A pyroelectric material possesses a spontaneous dipole moment, interpreted via the ionic positions. This dipole moment, when normalised by the amount of material present, yields a polarisation. Whether a given sample possesses a net dipole moment depends on domain configurations, which in turn depend on sample history. This polarisation will change when a stress is applied to the material, as pyroelectrics are a sub-set of piezoelectrics. But it will not reverse under the application of an electric field because it will breakdown first, i.e. the coercive field exceeds the breakdown field. This is only true for a pyroelectric material which is not ferroelectric, whereas if it is ferroelectric, the coercive field is smaller than the breakdown field. In other words, ferroelectrics are a subset of pyroelectrics. Below we compare a ferroelectric with a pyroelectric that is not ferroelectric.
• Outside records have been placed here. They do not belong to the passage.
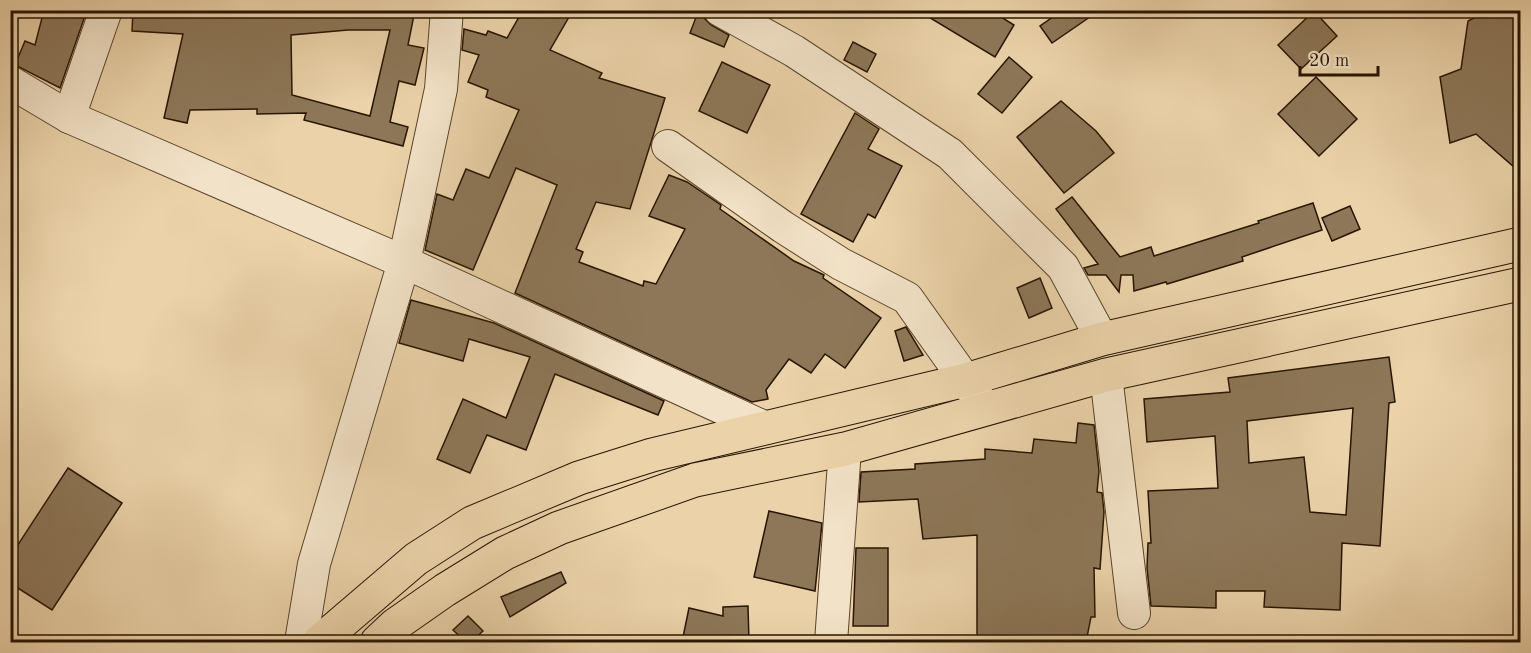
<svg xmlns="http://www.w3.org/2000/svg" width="1531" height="653" font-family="'Old Standard TT',serif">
<rect width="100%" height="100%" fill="#ebd2a9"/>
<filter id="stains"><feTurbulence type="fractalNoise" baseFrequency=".00333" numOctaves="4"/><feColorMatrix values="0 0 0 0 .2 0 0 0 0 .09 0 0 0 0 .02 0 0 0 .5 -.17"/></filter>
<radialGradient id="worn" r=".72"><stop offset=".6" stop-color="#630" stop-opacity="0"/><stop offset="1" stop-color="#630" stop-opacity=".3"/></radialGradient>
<g fill="#8d7758" stroke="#281501" stroke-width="1.5" fill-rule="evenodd">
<polygon points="44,10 87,10 60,88 15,65 25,41 35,45"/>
<path d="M133,10H415L408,45L424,48L415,85L399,81L390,122L408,127L403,146L304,120L306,113L257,114V109L190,110L187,123L164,118L183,34L132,31ZM348,30H390L370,116L292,95L291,35Z"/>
<polygon points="523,10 573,10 550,50 602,73 599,78 665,98 630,209 596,202 576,249 583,252 579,262 643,286 644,281 656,284 685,229 649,216 669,175 687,182 721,205 720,209 794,261 824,275 823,278 881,318 845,368 825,354 811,373 789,359 766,390 768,399 752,402 515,293 557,185 516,168 473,270 425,250 437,194 453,200 466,169 489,178 519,110 486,97 488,90 468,82 479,55 462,50 464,29 486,35 488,31 507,38"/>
<polygon points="917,10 990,10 1014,25 995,57"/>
<polygon points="1063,10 1100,10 1052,43 1040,26"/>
<polygon points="1490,10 1521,10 1521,173 1476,134 1450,143 1440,77 1461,69 1468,21"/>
<polygon points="1314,11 1337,36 1301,69 1278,45"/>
<polygon points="698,12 711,25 729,35 724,47 690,33"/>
<polygon points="853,42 876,54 867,72 844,60"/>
<polygon points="1009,57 1032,77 1002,113 978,94"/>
<polygon points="722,62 770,85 747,133 699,111"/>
<polygon points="1316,77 1357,119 1319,156 1278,114"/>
<polygon points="1061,101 1096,131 1114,153 1064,193 1017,137"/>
<polygon points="855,113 879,129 868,149 902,166 875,218 868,214 853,242 801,214"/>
<polygon points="1072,197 1120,257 1151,247 1154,256 1259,223 1258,221 1313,203 1322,230 1242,257 1243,261 1167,284 1166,282 1134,291 1133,275 1121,275 1119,292 1106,275 1088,275 1084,268 1098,264 1056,209"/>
<polygon points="1350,206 1360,229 1332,241 1322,218"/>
<polygon points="1040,278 1052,308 1029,318 1017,288"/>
<polygon points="411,300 494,323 664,401 658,415 555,374 526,450 487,435 470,473 437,459 463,399 506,418 530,357 469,339 463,361 399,343"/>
<polygon points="906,327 923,355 904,361 895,331"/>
<path d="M1389,357L1395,402L1389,403L1380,546L1342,543L1340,610L1264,607L1265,591H1216V608L1151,606L1147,568L1148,543H1151L1148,491L1218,488L1215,436L1147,442L1144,399L1230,392L1228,378ZM1353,408L1346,515L1310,512L1304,457L1249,463L1247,421Z"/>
<polygon points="1078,423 1094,425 1099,471 1097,492 1102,493 1104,512 1100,569 1094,568 1095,617 1091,617 1086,642 977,642 977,535 923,539 918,499 859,502 861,472 915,469 915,464 985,459 985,449 1032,453 1034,439 1076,443"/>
<polygon points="68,468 122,503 52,610 10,583 10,557"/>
<polygon points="769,511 822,523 815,591 754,577"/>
<polygon points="856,548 888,548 888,626 853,626"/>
<polygon points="561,572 566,583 510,617 501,597"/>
<polygon points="748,606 749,642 682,642 689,608 723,616 723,607"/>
<polygon points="468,616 483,631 471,642 466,642 453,630"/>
</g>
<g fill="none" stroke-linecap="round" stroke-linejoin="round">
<g stroke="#59442b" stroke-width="34">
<g id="minor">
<polyline points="720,10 794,51 950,154 1063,267 1102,339"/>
<polyline points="10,82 69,117 404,262 766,428"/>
<polyline points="69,117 106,10"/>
<polyline points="668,146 783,227 841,264 907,298 986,409"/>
<polyline points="1106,375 1134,613"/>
<polyline points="301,642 314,564 404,262 441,89 447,10"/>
<polyline points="831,642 845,449"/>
</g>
</g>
<g stroke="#281501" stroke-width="35">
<g id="major">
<polyline points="319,642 416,559 472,523 579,478 652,455 966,380 1102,339 1520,244"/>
<polyline points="377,642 395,625 445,590 505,553 559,528 695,480 845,449 1106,375 1520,284"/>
</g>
</g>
<use href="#minor" stroke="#f2e2c7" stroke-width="32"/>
<use href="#major" stroke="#ebd2a9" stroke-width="33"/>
</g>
<rect width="1531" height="653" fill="none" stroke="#ebd2a9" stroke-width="36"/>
<rect x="12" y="12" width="1507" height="629" fill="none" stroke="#281501" stroke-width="3"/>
<rect x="18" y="18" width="1495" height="617" fill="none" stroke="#281501" stroke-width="1.5"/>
<path d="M1300 66v9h78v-9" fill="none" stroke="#281501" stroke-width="3"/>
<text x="1309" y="66" font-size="18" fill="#281501" stroke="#f2e2c7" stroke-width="4.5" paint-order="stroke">20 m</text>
<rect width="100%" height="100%" filter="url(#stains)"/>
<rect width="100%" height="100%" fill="url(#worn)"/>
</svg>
Whether or not a material is pyroelectric or ferroelectric depends upon whether the point group it belongs to is polar, i.e. whether there is at least one direction along which no point group symmetry element forces both sides of the crystal to be the same. The polar point groups are:
1, 2, m, mm2, 3, 3m, 4, 4mm, 6, 6mm. (Point groups will not be covered in this TLP.)
Note that in some of these point groups, e.g. class 4, the polar axis is unique.